Using this chart, choose a key and strum a few chords within that key. (As you are beginning, stick to one key and don’t get too adventurous just yet. There will be time for that later.) Find two or three chords in the key that go nicely together and alternate between them. Once you have found a working pattern, make a recording of them. It doesn’t have to be hi-fidelity; any recording instrument will work, including your PC, Mac, or smartphone.

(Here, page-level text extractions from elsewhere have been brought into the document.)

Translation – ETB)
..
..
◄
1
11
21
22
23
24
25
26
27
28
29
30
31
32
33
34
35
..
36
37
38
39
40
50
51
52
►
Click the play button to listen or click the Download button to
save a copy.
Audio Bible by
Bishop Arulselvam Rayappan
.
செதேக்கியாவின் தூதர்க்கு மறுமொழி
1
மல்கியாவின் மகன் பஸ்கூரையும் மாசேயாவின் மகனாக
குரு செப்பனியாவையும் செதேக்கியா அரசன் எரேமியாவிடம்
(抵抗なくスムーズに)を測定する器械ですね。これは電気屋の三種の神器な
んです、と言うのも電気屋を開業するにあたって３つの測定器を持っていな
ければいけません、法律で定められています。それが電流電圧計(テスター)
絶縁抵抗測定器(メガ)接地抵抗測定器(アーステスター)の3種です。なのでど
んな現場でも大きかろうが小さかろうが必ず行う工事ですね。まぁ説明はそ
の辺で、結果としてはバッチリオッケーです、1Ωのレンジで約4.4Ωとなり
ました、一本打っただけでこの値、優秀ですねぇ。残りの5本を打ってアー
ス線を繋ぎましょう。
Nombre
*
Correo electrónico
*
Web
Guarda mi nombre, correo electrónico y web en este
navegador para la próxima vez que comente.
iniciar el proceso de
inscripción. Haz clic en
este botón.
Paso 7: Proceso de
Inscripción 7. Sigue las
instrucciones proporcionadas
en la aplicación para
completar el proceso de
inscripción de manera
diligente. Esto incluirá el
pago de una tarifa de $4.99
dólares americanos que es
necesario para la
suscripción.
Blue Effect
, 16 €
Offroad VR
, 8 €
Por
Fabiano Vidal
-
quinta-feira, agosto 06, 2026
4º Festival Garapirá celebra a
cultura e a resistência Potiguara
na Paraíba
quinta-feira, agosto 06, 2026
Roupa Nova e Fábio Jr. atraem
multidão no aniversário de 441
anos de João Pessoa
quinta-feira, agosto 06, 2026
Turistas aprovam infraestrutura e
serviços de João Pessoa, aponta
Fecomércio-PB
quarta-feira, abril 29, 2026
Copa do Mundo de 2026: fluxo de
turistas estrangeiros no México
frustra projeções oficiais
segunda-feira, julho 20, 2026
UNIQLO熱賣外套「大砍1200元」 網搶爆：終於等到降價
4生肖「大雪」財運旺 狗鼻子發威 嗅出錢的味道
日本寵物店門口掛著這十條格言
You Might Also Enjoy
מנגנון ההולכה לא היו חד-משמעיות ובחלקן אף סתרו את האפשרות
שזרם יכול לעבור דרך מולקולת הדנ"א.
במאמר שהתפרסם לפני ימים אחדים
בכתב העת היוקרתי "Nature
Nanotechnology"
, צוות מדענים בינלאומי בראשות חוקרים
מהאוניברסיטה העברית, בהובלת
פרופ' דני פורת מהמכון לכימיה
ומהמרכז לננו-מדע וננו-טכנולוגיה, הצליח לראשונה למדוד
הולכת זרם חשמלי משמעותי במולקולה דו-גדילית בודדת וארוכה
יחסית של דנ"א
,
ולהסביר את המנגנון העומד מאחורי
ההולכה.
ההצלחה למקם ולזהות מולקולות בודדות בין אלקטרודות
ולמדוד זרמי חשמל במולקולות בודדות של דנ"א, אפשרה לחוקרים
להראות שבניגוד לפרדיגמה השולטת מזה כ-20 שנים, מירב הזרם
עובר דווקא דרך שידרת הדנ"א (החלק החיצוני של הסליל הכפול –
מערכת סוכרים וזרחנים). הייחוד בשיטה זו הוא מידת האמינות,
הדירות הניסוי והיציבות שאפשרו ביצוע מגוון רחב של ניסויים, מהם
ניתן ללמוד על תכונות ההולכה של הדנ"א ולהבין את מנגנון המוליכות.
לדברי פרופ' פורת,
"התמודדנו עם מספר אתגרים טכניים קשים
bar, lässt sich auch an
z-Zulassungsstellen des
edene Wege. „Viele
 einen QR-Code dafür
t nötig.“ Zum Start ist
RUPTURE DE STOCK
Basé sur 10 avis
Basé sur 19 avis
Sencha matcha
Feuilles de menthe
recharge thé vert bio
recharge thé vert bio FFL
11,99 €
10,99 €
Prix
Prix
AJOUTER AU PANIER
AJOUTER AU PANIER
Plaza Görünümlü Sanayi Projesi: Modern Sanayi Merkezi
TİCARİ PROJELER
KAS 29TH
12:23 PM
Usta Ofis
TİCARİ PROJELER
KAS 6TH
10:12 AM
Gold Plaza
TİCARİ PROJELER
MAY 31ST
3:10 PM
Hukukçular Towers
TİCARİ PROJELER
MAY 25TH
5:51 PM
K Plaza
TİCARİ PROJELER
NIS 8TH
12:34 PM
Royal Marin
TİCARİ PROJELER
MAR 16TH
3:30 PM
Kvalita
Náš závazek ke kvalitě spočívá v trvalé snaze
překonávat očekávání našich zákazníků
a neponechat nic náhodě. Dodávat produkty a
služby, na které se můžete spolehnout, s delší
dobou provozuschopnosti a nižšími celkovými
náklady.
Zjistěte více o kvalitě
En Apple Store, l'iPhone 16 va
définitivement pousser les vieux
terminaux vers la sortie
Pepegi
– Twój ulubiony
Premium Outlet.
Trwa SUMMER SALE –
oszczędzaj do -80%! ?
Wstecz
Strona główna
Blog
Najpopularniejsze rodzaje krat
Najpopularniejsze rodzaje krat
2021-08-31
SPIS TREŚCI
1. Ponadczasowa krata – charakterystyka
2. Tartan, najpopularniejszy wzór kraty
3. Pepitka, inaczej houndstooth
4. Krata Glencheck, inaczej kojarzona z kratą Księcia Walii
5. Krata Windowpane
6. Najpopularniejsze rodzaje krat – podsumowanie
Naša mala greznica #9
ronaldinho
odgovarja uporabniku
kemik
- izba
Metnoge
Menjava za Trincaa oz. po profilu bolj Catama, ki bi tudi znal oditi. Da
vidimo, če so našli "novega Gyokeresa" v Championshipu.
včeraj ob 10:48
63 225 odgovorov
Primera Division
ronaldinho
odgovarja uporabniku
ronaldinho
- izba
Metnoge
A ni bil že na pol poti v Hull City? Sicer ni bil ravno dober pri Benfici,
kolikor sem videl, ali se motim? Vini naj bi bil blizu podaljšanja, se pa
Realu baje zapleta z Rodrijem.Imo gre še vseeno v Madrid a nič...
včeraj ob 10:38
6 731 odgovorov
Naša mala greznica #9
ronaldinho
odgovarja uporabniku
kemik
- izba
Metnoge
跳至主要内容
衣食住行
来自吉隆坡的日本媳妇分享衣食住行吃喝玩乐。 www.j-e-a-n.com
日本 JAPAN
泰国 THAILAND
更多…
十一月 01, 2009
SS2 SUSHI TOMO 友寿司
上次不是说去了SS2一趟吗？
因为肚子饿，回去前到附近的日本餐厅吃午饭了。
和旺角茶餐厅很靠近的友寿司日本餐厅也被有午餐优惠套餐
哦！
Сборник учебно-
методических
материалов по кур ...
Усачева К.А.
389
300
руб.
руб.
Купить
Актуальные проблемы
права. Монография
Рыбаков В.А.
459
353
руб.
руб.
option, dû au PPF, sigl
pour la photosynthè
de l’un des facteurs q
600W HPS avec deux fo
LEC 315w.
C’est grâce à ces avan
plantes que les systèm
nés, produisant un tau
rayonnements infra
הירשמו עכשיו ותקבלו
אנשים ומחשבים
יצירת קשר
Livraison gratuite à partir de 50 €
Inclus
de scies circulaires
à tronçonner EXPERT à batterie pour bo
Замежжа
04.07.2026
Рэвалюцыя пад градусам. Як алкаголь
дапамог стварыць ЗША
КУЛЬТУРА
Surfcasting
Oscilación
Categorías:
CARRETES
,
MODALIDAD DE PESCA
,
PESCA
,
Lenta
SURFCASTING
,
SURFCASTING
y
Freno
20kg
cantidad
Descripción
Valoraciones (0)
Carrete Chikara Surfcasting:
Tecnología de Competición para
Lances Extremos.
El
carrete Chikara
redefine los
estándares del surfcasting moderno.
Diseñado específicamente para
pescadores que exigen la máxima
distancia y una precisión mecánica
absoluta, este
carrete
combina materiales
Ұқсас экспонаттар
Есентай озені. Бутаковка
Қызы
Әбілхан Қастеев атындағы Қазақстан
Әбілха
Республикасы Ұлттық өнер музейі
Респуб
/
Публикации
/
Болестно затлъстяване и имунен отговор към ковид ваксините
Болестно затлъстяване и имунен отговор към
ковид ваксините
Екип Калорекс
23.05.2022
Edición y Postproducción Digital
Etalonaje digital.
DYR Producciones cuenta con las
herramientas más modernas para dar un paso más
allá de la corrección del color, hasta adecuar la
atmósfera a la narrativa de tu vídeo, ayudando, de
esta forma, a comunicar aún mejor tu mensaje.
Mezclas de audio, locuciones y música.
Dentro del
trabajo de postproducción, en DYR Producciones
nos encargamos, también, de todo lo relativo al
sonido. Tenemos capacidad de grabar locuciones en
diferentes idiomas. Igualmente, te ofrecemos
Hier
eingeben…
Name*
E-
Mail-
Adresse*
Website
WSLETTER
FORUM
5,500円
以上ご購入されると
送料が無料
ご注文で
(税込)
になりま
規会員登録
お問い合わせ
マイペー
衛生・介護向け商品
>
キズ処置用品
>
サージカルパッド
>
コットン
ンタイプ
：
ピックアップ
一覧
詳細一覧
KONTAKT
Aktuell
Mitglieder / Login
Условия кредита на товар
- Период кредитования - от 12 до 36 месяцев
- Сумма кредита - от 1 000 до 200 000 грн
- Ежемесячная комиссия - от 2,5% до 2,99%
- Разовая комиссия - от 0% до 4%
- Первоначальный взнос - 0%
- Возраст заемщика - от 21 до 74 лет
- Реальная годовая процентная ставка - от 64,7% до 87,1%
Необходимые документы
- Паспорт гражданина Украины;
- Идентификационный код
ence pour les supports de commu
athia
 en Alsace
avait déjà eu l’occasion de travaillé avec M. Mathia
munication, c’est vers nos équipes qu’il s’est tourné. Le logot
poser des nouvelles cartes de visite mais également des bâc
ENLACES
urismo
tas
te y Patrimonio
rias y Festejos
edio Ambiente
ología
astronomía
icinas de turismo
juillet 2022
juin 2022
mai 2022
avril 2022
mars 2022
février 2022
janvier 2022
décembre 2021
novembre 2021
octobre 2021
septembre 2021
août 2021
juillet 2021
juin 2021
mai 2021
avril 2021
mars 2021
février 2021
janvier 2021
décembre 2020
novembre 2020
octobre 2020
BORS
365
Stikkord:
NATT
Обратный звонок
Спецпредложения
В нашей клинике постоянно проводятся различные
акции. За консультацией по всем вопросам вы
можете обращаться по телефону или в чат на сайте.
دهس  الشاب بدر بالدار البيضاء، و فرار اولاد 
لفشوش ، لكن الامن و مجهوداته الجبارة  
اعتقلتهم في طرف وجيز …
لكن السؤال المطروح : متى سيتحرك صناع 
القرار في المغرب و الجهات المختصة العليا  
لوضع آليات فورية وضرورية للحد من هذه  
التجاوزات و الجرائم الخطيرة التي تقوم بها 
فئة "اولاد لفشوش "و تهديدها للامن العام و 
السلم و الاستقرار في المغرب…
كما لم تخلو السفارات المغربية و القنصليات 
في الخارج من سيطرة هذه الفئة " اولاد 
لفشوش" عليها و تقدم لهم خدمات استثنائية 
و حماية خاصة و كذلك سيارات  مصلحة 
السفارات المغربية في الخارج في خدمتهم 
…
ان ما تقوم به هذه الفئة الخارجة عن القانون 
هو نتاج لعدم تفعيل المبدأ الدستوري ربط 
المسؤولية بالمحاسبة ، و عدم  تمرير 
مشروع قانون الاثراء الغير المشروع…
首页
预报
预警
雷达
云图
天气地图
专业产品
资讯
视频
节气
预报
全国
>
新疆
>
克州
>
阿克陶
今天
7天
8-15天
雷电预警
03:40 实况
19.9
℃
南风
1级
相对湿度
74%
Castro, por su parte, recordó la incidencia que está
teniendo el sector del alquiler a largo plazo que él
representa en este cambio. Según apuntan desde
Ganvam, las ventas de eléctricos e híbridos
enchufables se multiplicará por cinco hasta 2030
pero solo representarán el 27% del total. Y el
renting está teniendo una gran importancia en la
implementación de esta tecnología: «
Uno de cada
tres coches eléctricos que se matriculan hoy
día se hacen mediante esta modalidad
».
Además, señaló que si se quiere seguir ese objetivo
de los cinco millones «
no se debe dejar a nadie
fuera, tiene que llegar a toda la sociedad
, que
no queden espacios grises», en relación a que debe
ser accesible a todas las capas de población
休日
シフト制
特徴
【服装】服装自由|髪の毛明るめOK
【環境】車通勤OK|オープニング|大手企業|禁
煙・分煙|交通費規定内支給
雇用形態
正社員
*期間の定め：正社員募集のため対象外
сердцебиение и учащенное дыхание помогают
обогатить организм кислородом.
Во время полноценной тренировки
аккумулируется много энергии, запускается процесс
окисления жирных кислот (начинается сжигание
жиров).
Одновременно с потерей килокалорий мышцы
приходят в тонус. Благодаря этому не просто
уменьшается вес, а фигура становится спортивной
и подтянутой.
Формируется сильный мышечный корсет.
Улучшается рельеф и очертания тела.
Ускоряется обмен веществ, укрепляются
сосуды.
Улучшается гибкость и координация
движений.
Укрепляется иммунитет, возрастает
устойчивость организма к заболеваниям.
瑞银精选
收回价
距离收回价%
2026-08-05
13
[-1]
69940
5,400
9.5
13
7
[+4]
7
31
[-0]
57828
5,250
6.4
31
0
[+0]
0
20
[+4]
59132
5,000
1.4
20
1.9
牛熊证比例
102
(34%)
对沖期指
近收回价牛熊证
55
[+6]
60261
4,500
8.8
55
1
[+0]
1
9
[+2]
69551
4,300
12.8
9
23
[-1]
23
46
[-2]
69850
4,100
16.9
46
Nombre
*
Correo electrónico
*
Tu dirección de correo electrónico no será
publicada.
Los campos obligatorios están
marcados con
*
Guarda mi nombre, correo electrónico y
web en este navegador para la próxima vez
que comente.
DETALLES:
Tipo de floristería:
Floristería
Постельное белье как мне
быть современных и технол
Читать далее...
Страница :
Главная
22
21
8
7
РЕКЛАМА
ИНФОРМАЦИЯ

Words of Love (or Anything Else)
It’s kind of early in the game to “find your voice,” although you eventually will want to aim for that. For now, simply find a thought or emotion you want to express and write it down. At this stage, take a “free-form” approach, do not edit or try to find the rhyme or the meter. Just write down what you want the song to express. Only once you have finished should you re-write with the intention of rhyming and using meter. A rhyming dictionary is a helpful tool for beginning poets and songwriters. Just as with the process of finding the chord progression that works for you, be patient with yourself.
A Parting Shot
This is a new experience, so do your best to simply enjoy the process of creation. Don’t try to write The Great American Song on your first outing. If you are worried about your songs sounding too simplistic at the beginning, consider the first single released by The Beatles. LOVE ME DO has almost ridiculously simple lyrics and a very basic chord structure. But no one has to tell you where they went from there! Put in the effort and never give up. You may be the next songwriter people want to hear from.